= Exercises to complete =
1 > Do these statements agree with the screen sharing text? Answer yes or no for each, and quote the deciding words exactly.
(a) iChat provides video along with voice and screen sharing.
(b) SSA has a true full screen mode.
(c) The writer has gotten through firewalls with iChat without a VPN connection.
2 > According to the screen sharing text, which accounts besides GMail can be added to iChat?
3 > Carry on the screen sharing text from where it stops.

= Source extract =
━━━━━━━━
No Full Screen: Like most screen sharing apps, SSA runs in a window and does not have a true full screen mode. This means that your SSA session will have scrollbars if the host machine's monitor is the same size or larger than yours.
Firewalls: The remote machine will likely need VPN access or some other hole in the destination firewall to connect to a host machine.
iChat: Compelling but Fatally Flawed
For a while I was very excited about iChat because it offers an all-in-one (minus video) solution to remote pairing and the lowest barrier to entry. Despite this advantage, infuriating "buffering", lack of stability, and unexplained incompatibilities proved intolerable.
Easy Setup: Have a Mac? Have a GMail account? You're in business! Add your GMail (or AIM, Mac.com, Jabber) account to iChat, have your remote pair do the same, add them as a Buddy, and right-click to "Share My Screen".
Voice + Screen: While lacking video, iChat does combine voice chat and screen sharing.
What Firewall?: I've used this to punch through many firewalls without a VPN connection.
Full Screen: As the remote computer, the screen sharing takes over your entire screen. If your screen size is the same as the host computer, it's just like you're on that computer (if you ignore the mini version of your own screen in the corner). ⌘⇥works!
━━━━━━━━
= Source information =

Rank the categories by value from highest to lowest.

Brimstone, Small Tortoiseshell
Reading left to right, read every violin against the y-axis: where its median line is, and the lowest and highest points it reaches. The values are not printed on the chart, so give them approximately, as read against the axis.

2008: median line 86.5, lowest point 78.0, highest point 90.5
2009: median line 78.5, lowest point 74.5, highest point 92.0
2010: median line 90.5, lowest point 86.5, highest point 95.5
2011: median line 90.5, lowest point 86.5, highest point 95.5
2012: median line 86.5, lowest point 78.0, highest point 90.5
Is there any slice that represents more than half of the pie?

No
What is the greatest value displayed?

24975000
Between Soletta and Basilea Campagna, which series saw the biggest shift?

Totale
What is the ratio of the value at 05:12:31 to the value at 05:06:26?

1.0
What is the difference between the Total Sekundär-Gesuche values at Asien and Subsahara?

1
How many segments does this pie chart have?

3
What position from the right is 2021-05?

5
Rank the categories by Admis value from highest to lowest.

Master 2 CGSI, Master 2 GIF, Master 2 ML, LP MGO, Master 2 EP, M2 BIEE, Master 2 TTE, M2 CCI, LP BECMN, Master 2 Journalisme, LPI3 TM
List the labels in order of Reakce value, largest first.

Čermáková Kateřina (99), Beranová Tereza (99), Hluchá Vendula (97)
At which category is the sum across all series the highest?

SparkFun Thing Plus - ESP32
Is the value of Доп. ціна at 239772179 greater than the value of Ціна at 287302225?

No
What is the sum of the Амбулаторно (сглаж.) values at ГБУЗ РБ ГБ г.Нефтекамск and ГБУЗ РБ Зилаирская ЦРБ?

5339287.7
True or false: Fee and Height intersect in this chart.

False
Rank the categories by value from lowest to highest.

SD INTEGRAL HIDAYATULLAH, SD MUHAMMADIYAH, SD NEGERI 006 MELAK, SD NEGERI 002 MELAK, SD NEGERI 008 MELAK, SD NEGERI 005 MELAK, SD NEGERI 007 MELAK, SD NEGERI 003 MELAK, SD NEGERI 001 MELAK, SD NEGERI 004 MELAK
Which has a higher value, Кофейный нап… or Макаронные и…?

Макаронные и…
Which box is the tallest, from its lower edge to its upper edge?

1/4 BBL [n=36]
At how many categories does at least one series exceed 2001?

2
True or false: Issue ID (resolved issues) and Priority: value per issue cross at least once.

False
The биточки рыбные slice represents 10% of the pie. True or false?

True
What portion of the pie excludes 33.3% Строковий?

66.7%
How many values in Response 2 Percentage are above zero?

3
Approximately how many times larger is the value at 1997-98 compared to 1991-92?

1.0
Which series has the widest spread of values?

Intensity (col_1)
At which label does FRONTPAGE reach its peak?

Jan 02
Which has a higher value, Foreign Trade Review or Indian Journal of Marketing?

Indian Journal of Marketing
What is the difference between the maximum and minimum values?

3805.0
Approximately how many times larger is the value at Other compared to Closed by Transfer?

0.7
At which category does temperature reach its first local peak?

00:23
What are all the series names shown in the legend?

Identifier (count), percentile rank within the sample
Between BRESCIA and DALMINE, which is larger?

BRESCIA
━━━━━━━━
= Task-by-task outputs =
1 >
(a) No: "While lacking video, iChat does combine voice chat and screen sharing."
(b) No: "SSA runs in a window and does not have a true full screen mode."
(c) Yes: "I've used this to punch through many firewalls without a VPN connection."

2 > AIM, Mac.com, or Jabber accounts.

3 >
Freezing, Buffering: All screen sharing sessions have some amount of lag. iChat has an additional anti-feature of buffering: even though you can move the mouse and the cursor is blinking, your clicks and typing are being buffered (not ignored) and eventually come flowing in. Of course, this happens at the most inopportune time: you're working out an idea, coding away, when suddenly, in the middle of a complex piece of logic, everything stops. Inevitably you keep going, praying that you haven't miss-typed, and wait as the last 30 seconds of invisible work appears. Correct your mistakes (quickly!) and repeat. This interruption of flow makes iChat an unacceptable long term solution.
Stability: Frequent crashes.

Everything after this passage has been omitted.